The video signals for red, green, and blue (or just a single signal for
monochrome) are sent over cables which are generally 75 ohm transmission
lines. These are coaxial cables that may be combined inside a single
sheath for VGA, SVGA, MACs, and many workstations but may be separate coaxes
with BNC (or other) connectors for other video applications.

Without going into transmission line theory, suffice it to say that
to obtain good quality video, the following conditions must be met:

1. A good quality of cable must be used. This means one in which the
characteristic impedance is close to the optimum 75 ohms, one which has
low losses, and one which has good shielding. For installations
using BNC connectors, a good quality of 100% shielded RG59U is often used.
The BNC connectors must be properly installed or they will contribute
to mismatch problems.

2. Where multiple monitors are to be connected to a single video source,
all wiring is done in a daisy chain fashion. The only taps permitted
are the minimum necessary to connect each monitor to the chain. This
usually means a BNC-T connector or a pair of connectors on the monitor
for each video signal. T connections with cable must be avoided.

3. Only the last monitor in the chain should be terminated in 75 ohms. All
of the others must be set to Hi-Z. Monitors with BNC connectors will
usually have one switch or a switch for each color to select termination.

Monitors for PCs, MACs, and workstations usually have built in
termination and do not offer the choice of Hi-Z. This means that without
a video distribution amplifier, it is not possible to connect multiple
monitors of this type to a single video source with any expectation of a
good quality display.

Failure to follow these rules will result in video ringing, ghosts, shadows,
and other unsightly blemishes in the picture. It is often not possible to
control all aspects of the video setup. The cable is often a part of the
monitor and cannot easily be substituted for a better one. The monitor
may not have properly designed circuitry such that it degrades the video
regardless of the cable and display board quality. The display card itself
may not have proper drivers or source termination.

Ironically, the better the video card, the more likely that there will
be visible problems due to termination. This is due to the very high
bandwidth and associated signal edge rates.

Some examples of common termination problems:

* Overly bright picture with trails following vertical edges, perhaps with
periodic ringing. This is due to a missing termination. Check if the
monitor is set for Hi-Z instead of 75 ohms. If there is no switch, then
the termination may be faulty or the monitor may need an external resistor.
For BNC connectors, plug-on terminations are available.

* Bright ghost images adjacent to vertical lines. This may indicate that
the terminating resistor is greater than the impedance of the cable.
You may be using Ethernet Thinnet cable by accident which is RG58 with
an impedance of 50 ohms.
* Dark picture and ghost images adjacent to vertical lines. This may indicate
that the terminating resistor is too low - multiple monitors on a chain all
set for 75 ohms instead of just the last one.

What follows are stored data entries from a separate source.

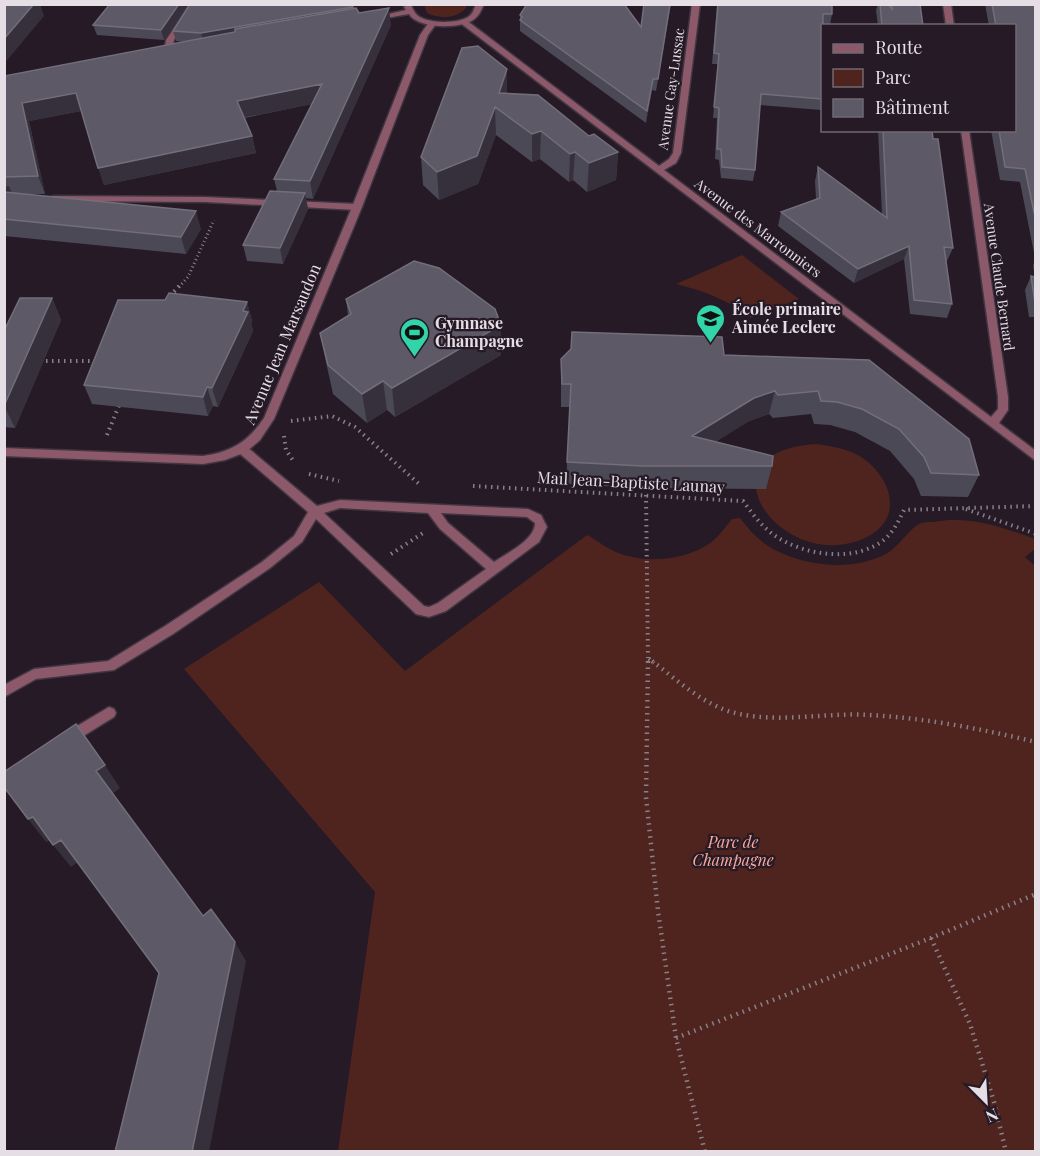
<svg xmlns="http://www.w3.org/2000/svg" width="1040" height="1156" font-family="'Playfair Display',serif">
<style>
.green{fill:#50241e}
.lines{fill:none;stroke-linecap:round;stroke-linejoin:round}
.service-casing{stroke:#403540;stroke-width:3}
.minor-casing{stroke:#403540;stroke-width:3}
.tertiary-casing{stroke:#403540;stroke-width:3}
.path-far2{stroke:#898189;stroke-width:3;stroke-dasharray:1 3;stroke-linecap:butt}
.path-far1{stroke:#898189;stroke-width:4;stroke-dasharray:1.5 4.5;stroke-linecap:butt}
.path{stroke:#898189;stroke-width:4.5;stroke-dasharray:1.5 5;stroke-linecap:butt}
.service{fill:#8b596a;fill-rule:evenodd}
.minor{fill:#8b596a;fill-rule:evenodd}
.tertiary{fill:#8b596a;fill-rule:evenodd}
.wall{fill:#4c4957}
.shaded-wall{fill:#36303c}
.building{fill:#5d5966;stroke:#726e7a;stroke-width:1.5}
.labels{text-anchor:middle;stroke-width:4.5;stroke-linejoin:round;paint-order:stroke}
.far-street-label{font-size:14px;fill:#e5dee5;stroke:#251a25}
.poi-label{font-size:16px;font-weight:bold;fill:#e5dee5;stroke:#251a25;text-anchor:start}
.street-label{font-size:16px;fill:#e5dee5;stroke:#251a25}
.park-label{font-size:16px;font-style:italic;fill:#fba99c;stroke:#251a25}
</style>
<rect width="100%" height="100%" fill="#251a25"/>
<path class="green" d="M424,4l42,1v3c-10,11 -26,11 -39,5z
M742,255l57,44 -48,19c-22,-18 -47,-27 -75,-34z
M816,444c14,2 27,4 40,10 32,17 52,62 11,83 -84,41 -174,-85 -51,-93z
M740,518c9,12 20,24 33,31 34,18 83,23 116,3 11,-7 19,-22 30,-28 4,-2 10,-2 14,-2 36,-7 69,5 102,17v10l-10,8 11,10 -1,584h-697l37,-259 -191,-223 135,-87 86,89 182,-136c10,5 19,13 29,17 25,11 62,9 86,-4 13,-6 21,-18 30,-29z"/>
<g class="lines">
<defs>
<path id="service" d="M53,196l152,1 152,7 5,3 -5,3 -152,-8 -155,-1 -1,-2z
M243,446l4,1 70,59 23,-6 188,9 13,6 6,12 -8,15 -93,69 -17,6 -13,-3 -100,-95 -14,23 -32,26 -97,66 -59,36 -78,9 -32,18v-12l30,-16 74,-8 57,-35 97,-64 32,-26 14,-24 -69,-59 -1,-3zM340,508l88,5 12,16 46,40 -48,34 -9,4 -5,-1 -100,-93zM441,513l86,4 8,6c0,17 -28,30 -41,39l-46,-39z
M109,707l5,2 2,4 -2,4 -42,26 -5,2 -5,-2 -2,-4 2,-4z"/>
<path id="minor" d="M190,4h7l-23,36 -3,14 -7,2 2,-16z
M692,4h8l-19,149 -5,10 -12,7 327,247 7,-8v-12l-37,-267h8l39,267v13l-9,13 37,28v10l-577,-439 7,-2 193,146 10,-7 4,-6z
M943,4h8l3,22h-8z
M429,22l7,2 -8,11 -66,172 -88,212 -14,21 -14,12 -21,8 -22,4 -199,-8v-8l199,8c28,-4 45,-14 61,-38l88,-211 68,-172z"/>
<path id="tertiary" d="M476,4h8c-3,7 -5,12 -11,16 -13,9 -55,9 -64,-6l-34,6 -4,-2 35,-8 -2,-3 4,-2h3c1,3 3,6 5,9 9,10 41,10 52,3 5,-3 6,-8 8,-13z"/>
</defs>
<use href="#service" class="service-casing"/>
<use href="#minor" class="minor-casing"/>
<use href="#tertiary" class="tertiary-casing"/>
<path class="path-far2" d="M179,287l9,-10 26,-57"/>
<path class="path-far1" d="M170,296l10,-11
M40,361h58
M291,421l41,-5 23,11 64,57
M107,435l13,-32
M284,436l2,14 8,12
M309,474l30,7
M473,486l270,15c9,12 18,25 31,34 29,21 85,29 113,2 8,-8 12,-17 17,-27l132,-4
M646,495l2,163
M966,509l70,25
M391,554l32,-21
M648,663v-5l6,5"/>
<path class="path" d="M648,661l-2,136 12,114 18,127 29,114
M652,661c24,18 47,40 76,50 45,14 95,1 141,4 57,3 112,14 167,27
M931,938l39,86 24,78 12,50
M676,1038l255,-100 105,-44"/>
<use href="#service" class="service"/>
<use href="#minor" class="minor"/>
<use href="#tertiary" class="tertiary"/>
</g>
<path class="wall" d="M188,4l-24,36 -67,-5 -4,-10z
M671,4l-15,87 -4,-1 -6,33 -126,-92v-16l121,12z
M717,4h115v10l-2,11 -7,-1 -1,2v79l-1,5 -61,-5 -5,65 -2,11 -32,-3 -2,-18 -4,-1 2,-41h-4l5,-54h-6z
M878,4h42l3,22h-45l-2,-16z
M985,4h50v254l-15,-76 -20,-2 -9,-50h23v-104h-25z
M353,9l6,4 32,12 -78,174 -7,-1 2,11 -25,55 -36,-3 -4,-16 34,-54 -3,-12 38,-75 -67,14 7,18 4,17 -152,32 -23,-74 -52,10 16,73h-19l175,35 -15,25 -182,-18v-160l180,-34 -8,-1 -3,-10z
M507,93l111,59 -2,28 -29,12 -14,-12 -4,2 -29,-23 -8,3 -36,-27 -18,49 -39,16 -16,-15 -2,-28z
M878,130h54l21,118 -6,13h-1l6,43 -5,14 -37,-4 -6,-55 -50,24 -76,-57 3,-14 35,-13 -1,-18 3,-14 64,48z
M1035,259v58h-6l-4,-27 6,-14 4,1 -2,-11z
M52,298l9,22 -46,108 -11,-1v-96z
M346,299l155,26v30l-106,62 -8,-7 -20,13 -34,-29 -7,-32 -6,-29 28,-18z
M247,302l5,19 -1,2 2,8 -35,76 -5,-1 -5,10 -116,-12 -8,-19z
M724,355l145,5 110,115 -11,22 -47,-1 -7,-17 -24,-28 -35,-19 -25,-7 -16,-1 -3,-10 -38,4 -4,-4 -20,7 -34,21 57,24 -6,23 -125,-1 -75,-4 4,-77h-9v-48z"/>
<path class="shaded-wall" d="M34,4h6l4,12 -40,48v-25z
M179,4h9l-24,36 -3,-10z
M670,4h1l-15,87 2,-12z
M353,7l1,10 -151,26 -2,-10z
M389,8l2,17 -78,174 -3,-18z
M507,69v28l-8,-4z
M653,79l-1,11 -6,33 1,-12z
M322,84l2,18 -83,16 -4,-17z
M76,93l6,18 -53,10 16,73 -7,-18 -16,-73z
M495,107l1,28 -18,49 -39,16 -2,-28z
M541,131l-1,28 -8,3v-28z
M252,136l4,17 -152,32 -6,-17z
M575,152l-2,28 -4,2 1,-28z
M618,152l-2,28 -29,12 2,-29z
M9,186l7,18 -12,2v-19z
M305,193l3,16 -25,55 -3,-16z
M196,211l5,18 -15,25 -5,-17z
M909,246l-5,13 -50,24 4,-14z
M52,298l9,22 -46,108 -11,-22z
M247,302l5,19 -1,2 2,8 -35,76 -6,-19z
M501,325v30l-106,62 -3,-29z
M383,381l4,29 -20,13 -5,-29z
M207,387l6,19 -5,10 -5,-19z
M775,391l-6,23 -20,7 -61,38 4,-23 62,-38z
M105,765l15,23 -9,7 -15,-24z
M33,817l18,23 -5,2 -18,-23z
M61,840l17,22 -7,5 -18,-22z
M235,942l11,19 -37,191h-17z"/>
<path class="building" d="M4,4h30l-30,35z
M110,4h69l-18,26 -68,-5z
M190,4h161l2,3 -152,26 -28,-2z
M527,4h97l17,23 3,-23h26l-12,75h-5l-6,32 -127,-91 2,-3 -2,-2z
M718,4h114v10h-9l-1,85 -61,-5 -6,76 -33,-3 -1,-18h-4l2,-41 -5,-1 5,-53 -5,-1z
M880,4h8l4,5v-5h28l3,22h-41z
M992,4h43v213l-10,-48 -20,-2 -6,-37h15v-25h2l-2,-5v-74h-18z
M356,8l3,5 30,-5 -79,173 -36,-2 48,-95 -85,17 15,35 -154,32 -22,-75 -54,10 16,73 -34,1v-101l231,-44v-3z
M478,46l29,23 -8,24 39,2 51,41 5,-2 24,18 -29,11 -14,-11 -5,2 -29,-23 -9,3 -37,-27 -18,49 -40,16 -16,-15 41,-109z
M883,130h49l1,9h5l15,109 -9,-1 8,57 -38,-4 -5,-54 -51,23 -77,-57 39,-14 -2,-31 69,51z
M270,191l35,2 -25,55 -37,-3z
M4,192l192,19 -15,26 -177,-18z
M414,261l25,7 56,41 6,16 -109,63 -9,-7 -21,13 -34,-29 -8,-32 31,-19 -5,-15z
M1031,276l4,1v26z
M169,293l78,9 -4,9 5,1 -36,76 -5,-1 -4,10 -119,-12 34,-85h47z
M20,298h32l-48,108v-75z
M572,332l150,5 2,18 145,5 100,79 10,36 -48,-2 -7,-16 -25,-28 -37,-20 -25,-7 -16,-1 -3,-10 -40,4 -3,-4 -21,7 -62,38 81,20 -1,10h-129l-76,-4 4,-78h-9l-1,-25 10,-10z
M76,724l29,41 -9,6 107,145 8,-7 24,33 -43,210h-77l44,-179 -98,-133 -8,5 -20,-28 -5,2 -24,-32v-15z"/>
<defs>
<symbol id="school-pin" viewBox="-11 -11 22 30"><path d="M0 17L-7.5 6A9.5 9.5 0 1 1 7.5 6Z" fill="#32d4a9" stroke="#251a25"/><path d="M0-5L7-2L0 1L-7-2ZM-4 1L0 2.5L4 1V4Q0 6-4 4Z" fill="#111"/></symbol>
<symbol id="stadium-pin" viewBox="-11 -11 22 30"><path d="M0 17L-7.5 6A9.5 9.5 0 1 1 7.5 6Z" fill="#32d4a9" stroke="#251a25"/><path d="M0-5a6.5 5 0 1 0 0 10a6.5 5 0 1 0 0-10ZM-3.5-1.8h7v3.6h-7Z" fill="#111"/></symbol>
</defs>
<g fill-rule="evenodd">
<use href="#school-pin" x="694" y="302" width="33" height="45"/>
<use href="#stadium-pin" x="398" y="316" width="33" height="45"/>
</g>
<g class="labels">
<g class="far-street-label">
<text transform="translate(671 89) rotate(-82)" y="5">Avenue Gay-Lussac</text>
<text transform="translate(758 228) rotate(37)" y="5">Avenue des Marronniers</text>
<text transform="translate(999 277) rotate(82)" y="5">Avenue Claude Bernard</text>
</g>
<g class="poi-label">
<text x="732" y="315">École primaire<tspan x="732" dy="18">Aimée Leclerc</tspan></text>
<text x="435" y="329">Gymnase<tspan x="435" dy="18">Champagne</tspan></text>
</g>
<g class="street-label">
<text transform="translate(282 344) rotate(-67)" y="6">Avenue Jean Marsaudon</text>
<text transform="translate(631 482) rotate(3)" y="6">Mail Jean-Baptiste Launay</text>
</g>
<g class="park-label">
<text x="733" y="848">Parc de<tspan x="733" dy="18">Champagne</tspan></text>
</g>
</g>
<rect width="1040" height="1156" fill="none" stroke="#e5dee5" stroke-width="12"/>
<rect x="821" y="24" width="195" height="108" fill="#251a25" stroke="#726872" stroke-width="1.5"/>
<rect x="833" y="44" width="30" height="9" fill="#8b596a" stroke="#726872" stroke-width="1.5"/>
<text x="875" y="54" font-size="18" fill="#e5dee5">Route</text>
<rect x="833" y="69" width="30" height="18" fill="#50241e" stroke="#726872" stroke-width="1.5"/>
<text x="875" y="84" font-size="18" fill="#e5dee5">Parc</text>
<rect x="833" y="99" width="30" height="18" fill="#5d5966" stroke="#726872" stroke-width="1.5"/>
<text x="875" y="114" font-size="18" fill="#e5dee5">Bâtiment</text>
<g transform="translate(986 1102) rotate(156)" stroke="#251a25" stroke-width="4.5" paint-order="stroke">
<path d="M0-4.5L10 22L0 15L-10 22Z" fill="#e5dee5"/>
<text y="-9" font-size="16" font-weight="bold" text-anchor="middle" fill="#e5dee5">N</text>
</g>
</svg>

Or, an improper type of cable
such as audio patch cord.

* Fuzzy vertical edges. This may indicate a poor quality cable or a run
which is just too long. For high resolutions such as 1280x1024, the
maximum cable length may be as short as 25 feet or less for poor quality
cable. Better cable or fiber-optic repeaters may be necessary.

* Other similar problems - check cables for defective or improperly installed
connectors. This is especially applicable to cables with BNC or UHF type
connectors which require a kind of artistic talent to assembly properly and

If only 1 or 2 colors (of the R, G, and B) are effected, then look for
improper switch settings or bad connections (bad cable connectors are really
common) on the problem color cables.